The AUD/JPY currency pair edged lower during Thursday’s Asian session, slipping below the 113.00 psychological handle. Despite the intraday pullback, the broader technical structure continues to favor buyers, with the pair holding above key support levels that have underpinned the recent uptrend.
Technical Overview: Pullback Within a Bullish Framework
AUD/JPY has been in a steady recovery phase since late March, when it found support near the 108.50 zone. The pair rallied through the 112.00 resistance earlier this month, eventually testing the 113.50 region before the current consolidation. Thursday’s dip below 113.00 appears to be a routine correction within a still-intact bullish channel.
The Relative Strength Index (RSI) on the daily chart has eased from overbought levels above 70 to around 63, suggesting the pair is shaking off excessive bullish momentum rather than reversing trend. This kind of technical reset often provides a healthier foundation for the next leg higher.
Key Levels to Watch
Immediate support rests at 112.60, the 20-day simple moving average, followed by the 112.00 round number. A sustained break below 112.00 would put the bullish thesis under pressure, potentially opening a path toward 111.20. On the upside, resistance stands at 113.50, the recent swing high, with a close above that level targeting the 114.00 handle and beyond.

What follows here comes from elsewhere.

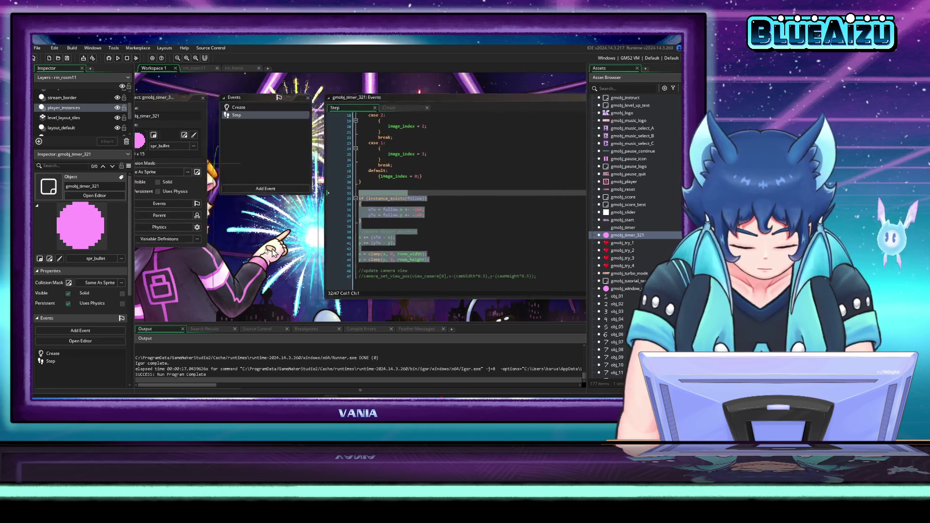
pyautogui.click(413, 255)
pyautogui.click(405, 216)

Traders should monitor the 112.60-113.00 zone closely. A bounce from this area would confirm that dip buyers remain active and that the uptrend retains its momentum.
What’s Driving AUD/JPY?
The Australian dollar has drawn support from resilient domestic employment data and the Reserve Bank of Australia’s hawkish rhetoric. The RBA has signaled that rate cuts are unlikely in the near term, which bolsters the yield appeal of the Aussie. Meanwhile, the Japanese yen remains under pressure as the Bank of Japan maintains its ultra-loose monetary policy stance, keeping the interest rate differential firmly in favor of the Australian dollar.
Risk appetite in broader financial markets has also been supportive. Equity markets in Asia have held firm, and commodity prices — particularly iron ore and coal, key Australian exports — have remained elevated. These factors collectively underpin the AUD/JPY bullish bias.
Conclusion
The AUD/JPY pullback below 113.00 is a natural consolidation within a broader uptrend. The technical setup remains constructive as long as the pair holds above the 112.60 support zone. Traders should watch for a bounce from current levels as confirmation that the bullish momentum is intact. A break below 112.00 would warrant caution and a reassessment of the near-term outlook.
FAQs
Q1: Is the AUD/JPY uptrend still valid after the dip below 113.00?
Yes, the broader uptrend remains intact. The pullback is a healthy correction within a bullish channel, and the pair is still above key support levels like the 20-day moving average at 112.60.
Q2: What are the key support and resistance levels for AUD/JPY?
Immediate support is at 112.60 and then 112.00. On the upside, resistance is at 113.50 and then 114.00. A break above 113.50 would signal renewed bullish momentum.
Q3: What factors are driving the Australian dollar higher against the yen?
The Australian dollar is supported by the RBA’s hawkish stance, strong domestic employment data, elevated commodity prices, and a risk-on mood in global markets. Meanwhile, the yen is weighed down by the Bank of Japan’s ultra-loose monetary policy.